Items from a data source
- Opening Delimiter -
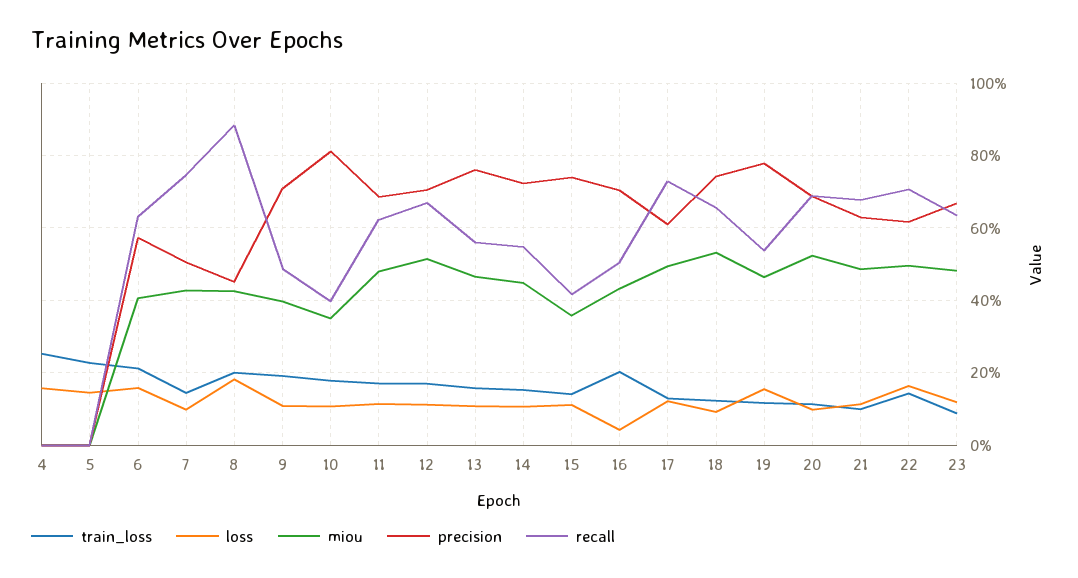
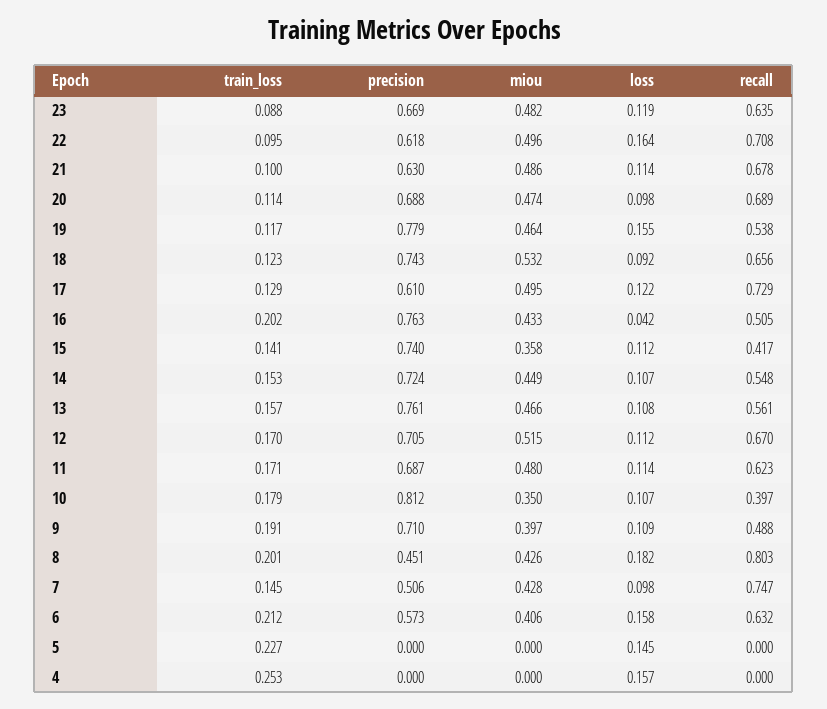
  {
    "train_loss": {
      "4": 0.253,
      "5": 0.227,
      "6": 0.212,
      "7": 0.145,
      "8": 0.201,
      "9": 0.191,
      "10": 0.179,
      "11": 0.171,
      "12": 0.17,
      "13": 0.157,
      "14": 0.153,
      "15": 0.141,
      "16": 0.202,
      "17": 0.129,
      "18": 0.123,
      "19": 0.117,
      "20": 0.114,
      "21": 0.1,
-     "22": 0.14,
+     "22": 0.095,
      "23": 0.088
    },
    "loss": {
      "4": 0.157,
      "5": 0.145,
      "6": 0.158,
      "7": 0.098,
      "8": 0.182,
      "9": 0.109,
      "10": 0.107,
      "11": 0.114,
      "12": 0.112,
      "13": 0.108,
      "14": 0.107,
      "15": 0.112,
      "16": 0.042,
      "17": 0.122,
      "18": 0.092,
      "19": 0.155,
      "20": 0.098,
      "21": 0.114,
      "22": 0.164,
      "23": 0.119
    },
    "miou": {
      "4": 0,
      "5": 0,
      "6": 0.406,
      "7": 0.428,
      "8": 0.426,
      "9": 0.397,
      "10": 0.35,
      "11": 0.48,
      "12": 0.515,
      "13": 0.466,
      "14": 0.449,
      "15": 0.358,
      "16": 0.433,
      "17": 0.495,
      "18": 0.532,
      "19": 0.464,
-     "20": 0.52,
+     "20": 0.474,
      "21": 0.486,
      "22": 0.496,
      "23": 0.482
    },
    "precision": {
      "4": 0,
      "5": 0,
      "6": 0.573,
      "7": 0.506,
      "8": 0.451,
      "9": 0.71,
      "10": 0.812,
      "11": 0.687,
      "12": 0.705,
      "13": 0.761,
      "14": 0.724,
      "15": 0.74,
-     "16": 0.7,
+     "16": 0.763,
      "17": 0.61,
      "18": 0.743,
      "19": 0.779,
      "20": 0.688,
      "21": 0.63,
      "22": 0.618,
      "23": 0.669
    },
    "recall": {
      "4": 0,
      "5": 0,
      "6": 0.632,
      "7": 0.747,
-     "8": 0.88,
+     "8": 0.803,
      "9": 0.488,
      "10": 0.397,
      "11": 0.623,
      "12": 0.67,
      "13": 0.561,
      "14": 0.548,
      "15": 0.417,
      "16": 0.505,
      "17": 0.729,
      "18": 0.656,
      "19": 0.538,
      "20": 0.689,
      "21": 0.678,
      "22": 0.708,
      "23": 0.635
    }
  }

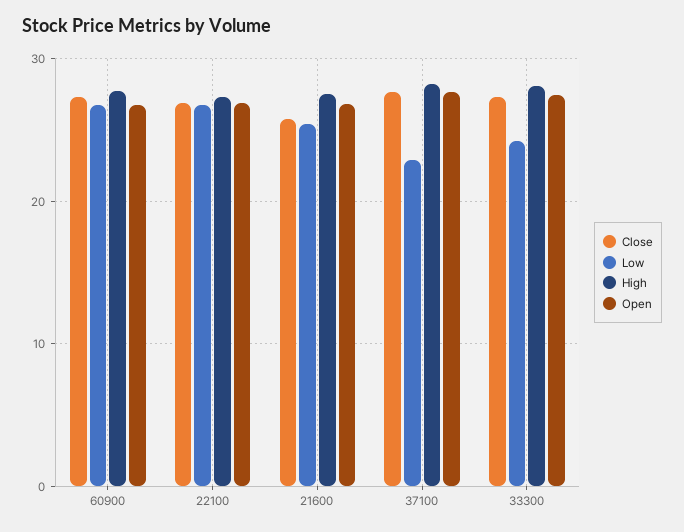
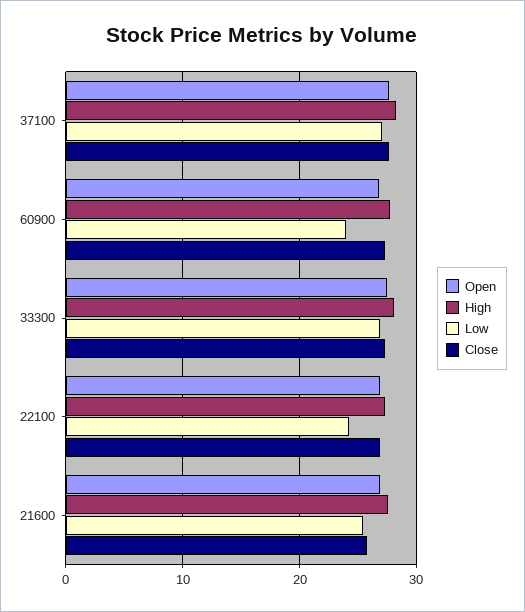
  {
    "Close": {
      "60900": 27,
      "22100": 27,
      "21600": 26,
      "37100": 28,
      "33300": 27
    },
    "Low": {
-     "60900": 27,
+     "60900": 24,
-     "22100": 27,
+     "22100": 24,
      "21600": 25,
-     "37100": 23,
+     "37100": 27,
-     "33300": 24
+     "33300": 27
    },
    "High": {
      "60900": 28,
      "22100": 27,
      "21600": 28,
      "37100": 28,
      "33300": 28
    },
    "Open": {
      "60900": 27,
      "22100": 27,
      "21600": 27,
      "37100": 28,
      "33300": 27
    }
  }

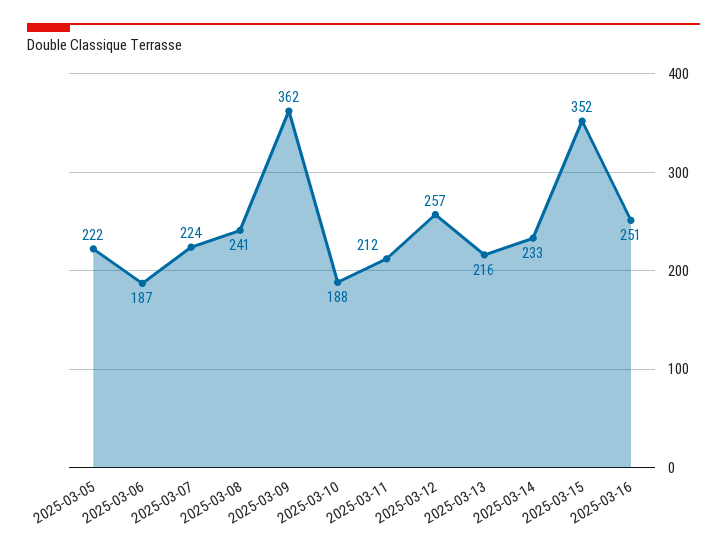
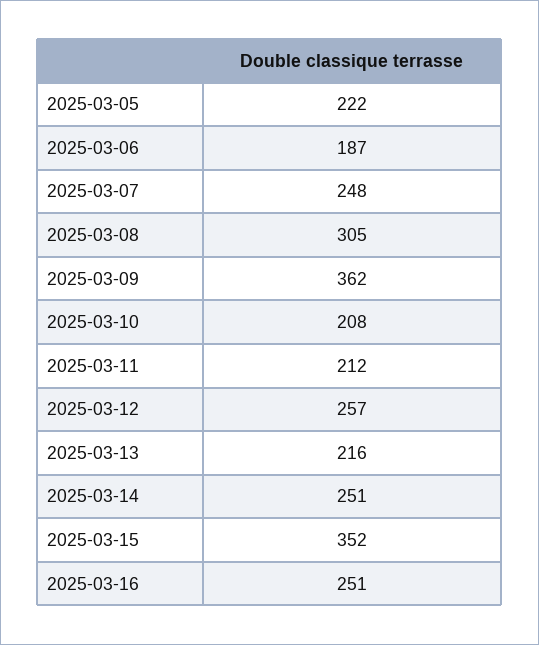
  {
    "2025-03-05": 222,
    "2025-03-06": 187,
-   "2025-03-07": 224,
+   "2025-03-07": 248,
-   "2025-03-08": 241,
+   "2025-03-08": 305,
    "2025-03-09": 362,
-   "2025-03-10": 188,
+   "2025-03-10": 208,
    "2025-03-11": 212,
    "2025-03-12": 257,
    "2025-03-13": 216,
-   "2025-03-14": 233,
+   "2025-03-14": 251,
    "2025-03-15": 352,
    "2025-03-16": 251
  }

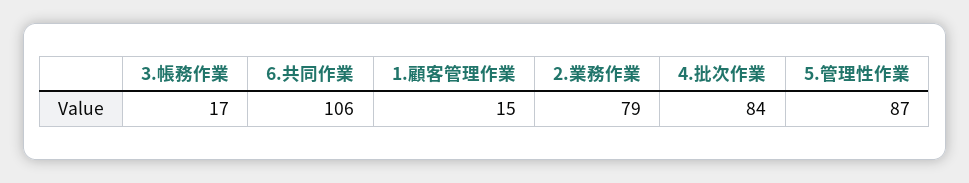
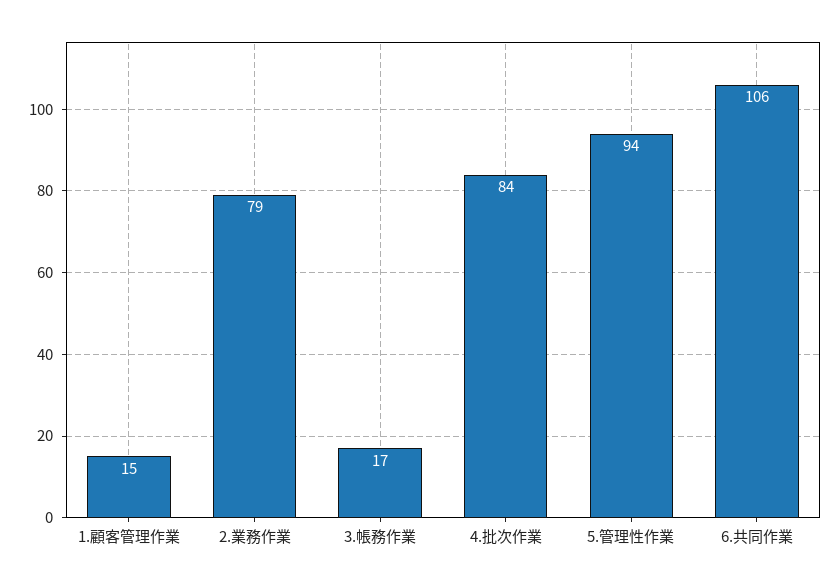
  {
    "3.帳務作業": 17,
    "6.共同作業": 106,
    "1.顧客管理作業": 15,
    "2.業務作業": 79,
    "4.批次作業": 84,
-   "5.管理性作業": 87
+   "5.管理性作業": 94
  }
- Closing Delimiter -
What you have to do:
Give back every record above word for word; the pictures have no place in it.

Solved exercise:
  {
    "train_loss": {
      "4": 0.253,
      "5": 0.227,
      "6": 0.212,
      "7": 0.145,
      "8": 0.201,
      "9": 0.191,
      "10": 0.179,
      "11": 0.171,
      "12": 0.17,
      "13": 0.157,
      "14": 0.153,
      "15": 0.141,
      "16": 0.202,
      "17": 0.129,
      "18": 0.123,
      "19": 0.117,
      "20": 0.114,
      "21": 0.1,
-     "22": 0.14,
+     "22": 0.095,
      "23": 0.088
    },
    "loss": {
      "4": 0.157,
      "5": 0.145,
      "6": 0.158,
      "7": 0.098,
      "8": 0.182,
      "9": 0.109,
      "10": 0.107,
      "11": 0.114,
      "12": 0.112,
      "13": 0.108,
      "14": 0.107,
      "15": 0.112,
      "16": 0.042,
      "17": 0.122,
      "18": 0.092,
      "19": 0.155,
      "20": 0.098,
      "21": 0.114,
      "22": 0.164,
      "23": 0.119
    },
    "miou": {
      "4": 0,
      "5": 0,
      "6": 0.406,
      "7": 0.428,
      "8": 0.426,
      "9": 0.397,
      "10": 0.35,
      "11": 0.48,
      "12": 0.515,
      "13": 0.466,
      "14": 0.449,
      "15": 0.358,
      "16": 0.433,
      "17": 0.495,
      "18": 0.532,
      "19": 0.464,
-     "20": 0.52,
+     "20": 0.474,
      "21": 0.486,
      "22": 0.496,
      "23": 0.482
    },
    "precision": {
      "4": 0,
      "5": 0,
      "6": 0.573,
      "7": 0.506,
      "8": 0.451,
      "9": 0.71,
      "10": 0.812,
      "11": 0.687,
      "12": 0.705,
      "13": 0.761,
      "14": 0.724,
      "15": 0.74,
-     "16": 0.7,
+     "16": 0.763,
      "17": 0.61,
      "18": 0.743,
      "19": 0.779,
      "20": 0.688,
      "21": 0.63,
      "22": 0.618,
      "23": 0.669
    },
    "recall": {
      "4": 0,
      "5": 0,
      "6": 0.632,
      "7": 0.747,
-     "8": 0.88,
+     "8": 0.803,
      "9": 0.488,
      "10": 0.397,
      "11": 0.623,
      "12": 0.67,
      "13": 0.561,
      "14": 0.548,
      "15": 0.417,
      "16": 0.505,
      "17": 0.729,
      "18": 0.656,
      "19": 0.538,
      "20": 0.689,
      "21": 0.678,
      "22": 0.708,
      "23": 0.635
    }
  }

  {
    "Close": {
      "60900": 27,
      "22100": 27,
      "21600": 26,
      "37100": 28,
      "33300": 27
    },
    "Low": {
-     "60900": 27,
+     "60900": 24,
-     "22100": 27,
+     "22100": 24,
      "21600": 25,
-     "37100": 23,
+     "37100": 27,
-     "33300": 24
+     "33300": 27
    },
    "High": {
      "60900": 28,
      "22100": 27,
      "21600": 28,
      "37100": 28,
      "33300": 28
    },
    "Open": {
      "60900": 27,
      "22100": 27,
      "21600": 27,
      "37100": 28,
      "33300": 27
    }
  }

  {
    "2025-03-05": 222,
    "2025-03-06": 187,
-   "2025-03-07": 224,
+   "2025-03-07": 248,
-   "2025-03-08": 241,
+   "2025-03-08": 305,
    "2025-03-09": 362,
-   "2025-03-10": 188,
+   "2025-03-10": 208,
    "2025-03-11": 212,
    "2025-03-12": 257,
    "2025-03-13": 216,
-   "2025-03-14": 233,
+   "2025-03-14": 251,
    "2025-03-15": 352,
    "2025-03-16": 251
  }

  {
    "3.帳務作業": 17,
    "6.共同作業": 106,
    "1.顧客管理作業": 15,
    "2.業務作業": 79,
    "4.批次作業": 84,
-   "5.管理性作業": 87
+   "5.管理性作業": 94
  }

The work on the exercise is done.